(Records from a data collection)

###

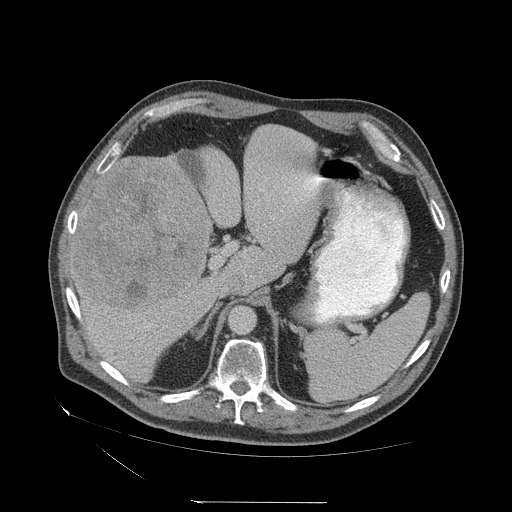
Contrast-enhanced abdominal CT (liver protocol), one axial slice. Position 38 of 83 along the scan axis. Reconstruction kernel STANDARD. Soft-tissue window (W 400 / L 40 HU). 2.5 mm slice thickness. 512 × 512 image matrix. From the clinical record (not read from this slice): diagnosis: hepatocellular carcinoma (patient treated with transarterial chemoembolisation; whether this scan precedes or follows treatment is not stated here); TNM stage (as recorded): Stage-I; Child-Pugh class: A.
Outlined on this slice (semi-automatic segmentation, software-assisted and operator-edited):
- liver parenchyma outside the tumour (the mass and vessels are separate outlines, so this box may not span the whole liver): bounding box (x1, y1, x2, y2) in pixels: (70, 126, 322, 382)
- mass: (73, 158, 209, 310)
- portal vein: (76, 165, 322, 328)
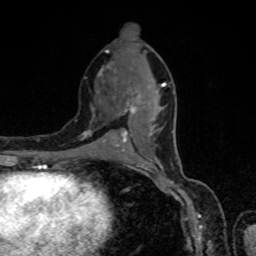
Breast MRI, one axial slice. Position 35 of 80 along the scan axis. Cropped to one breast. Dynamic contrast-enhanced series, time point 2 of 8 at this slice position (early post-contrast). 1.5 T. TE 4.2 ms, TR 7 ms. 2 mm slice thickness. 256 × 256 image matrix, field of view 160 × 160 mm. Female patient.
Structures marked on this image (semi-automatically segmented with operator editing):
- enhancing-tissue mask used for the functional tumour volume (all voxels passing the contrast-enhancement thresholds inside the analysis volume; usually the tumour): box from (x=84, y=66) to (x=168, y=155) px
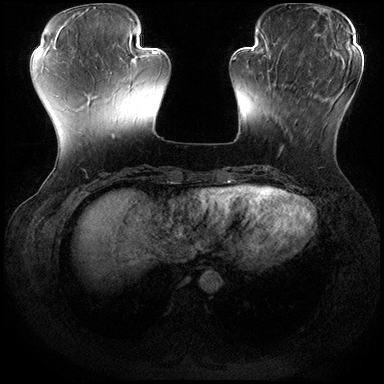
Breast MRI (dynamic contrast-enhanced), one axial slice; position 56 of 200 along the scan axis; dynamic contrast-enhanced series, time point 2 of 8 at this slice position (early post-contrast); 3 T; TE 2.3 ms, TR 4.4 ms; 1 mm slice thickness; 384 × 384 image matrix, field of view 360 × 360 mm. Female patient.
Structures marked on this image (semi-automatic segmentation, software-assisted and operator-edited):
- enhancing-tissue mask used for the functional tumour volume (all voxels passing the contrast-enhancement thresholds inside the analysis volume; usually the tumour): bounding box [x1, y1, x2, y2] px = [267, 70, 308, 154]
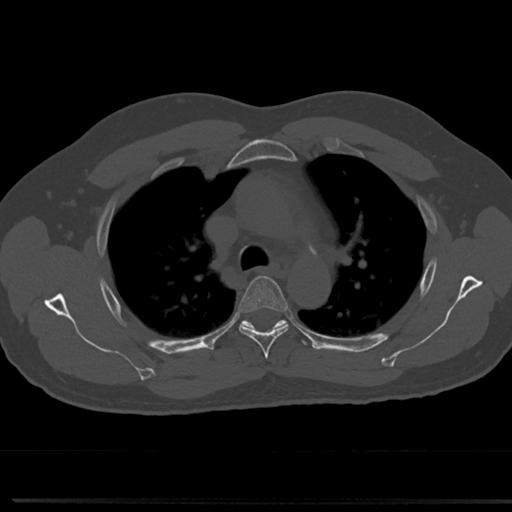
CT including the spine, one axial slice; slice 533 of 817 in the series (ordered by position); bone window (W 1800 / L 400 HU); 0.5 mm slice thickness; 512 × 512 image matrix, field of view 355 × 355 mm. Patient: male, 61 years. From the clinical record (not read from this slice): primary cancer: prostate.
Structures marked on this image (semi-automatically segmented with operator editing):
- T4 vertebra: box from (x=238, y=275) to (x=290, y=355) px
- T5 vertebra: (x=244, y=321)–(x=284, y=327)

###

What is needed: Could you copy the data above exactly, leaving the pictures out?

Answer to this exercise:
Contrast-enhanced abdominal CT (liver protocol), one axial slice. Position 38 of 83 along the scan axis. Reconstruction kernel STANDARD. Soft-tissue window (W 400 / L 40 HU). 2.5 mm slice thickness. 512 × 512 image matrix. From the clinical record (not read from this slice): diagnosis: hepatocellular carcinoma (patient treated with transarterial chemoembolisation; whether this scan precedes or follows treatment is not stated here); TNM stage (as recorded): Stage-I; Child-Pugh class: A.
Outlined on this slice (semi-automatic segmentation, software-assisted and operator-edited):
- liver parenchyma outside the tumour (the mass and vessels are separate outlines, so this box may not span the whole liver): bounding box (x1, y1, x2, y2) in pixels: (70, 126, 322, 382)
- mass: (73, 158, 209, 310)
- portal vein: (76, 165, 322, 328)
Breast MRI, one axial slice. Position 35 of 80 along the scan axis. Cropped to one breast. Dynamic contrast-enhanced series, time point 2 of 8 at this slice position (early post-contrast). 1.5 T. TE 4.2 ms, TR 7 ms. 2 mm slice thickness. 256 × 256 image matrix, field of view 160 × 160 mm. Female patient.
Structures marked on this image (semi-automatically segmented with operator editing):
- enhancing-tissue mask used for the functional tumour volume (all voxels passing the contrast-enhancement thresholds inside the analysis volume; usually the tumour): box from (x=84, y=66) to (x=168, y=155) px
Breast MRI (dynamic contrast-enhanced), one axial slice; position 56 of 200 along the scan axis; dynamic contrast-enhanced series, time point 2 of 8 at this slice position (early post-contrast); 3 T; TE 2.3 ms, TR 4.4 ms; 1 mm slice thickness; 384 × 384 image matrix, field of view 360 × 360 mm. Female patient.
Structures marked on this image (semi-automatic segmentation, software-assisted and operator-edited):
- enhancing-tissue mask used for the functional tumour volume (all voxels passing the contrast-enhancement thresholds inside the analysis volume; usually the tumour): bounding box [x1, y1, x2, y2] px = [267, 70, 308, 154]
CT including the spine, one axial slice; slice 533 of 817 in the series (ordered by position); bone window (W 1800 / L 400 HU); 0.5 mm slice thickness; 512 × 512 image matrix, field of view 355 × 355 mm. Patient: male, 61 years. From the clinical record (not read from this slice): primary cancer: prostate.
Structures marked on this image (semi-automatically segmented with operator editing):
- T4 vertebra: box from (x=238, y=275) to (x=290, y=355) px
- T5 vertebra: (x=244, y=321)–(x=284, y=327)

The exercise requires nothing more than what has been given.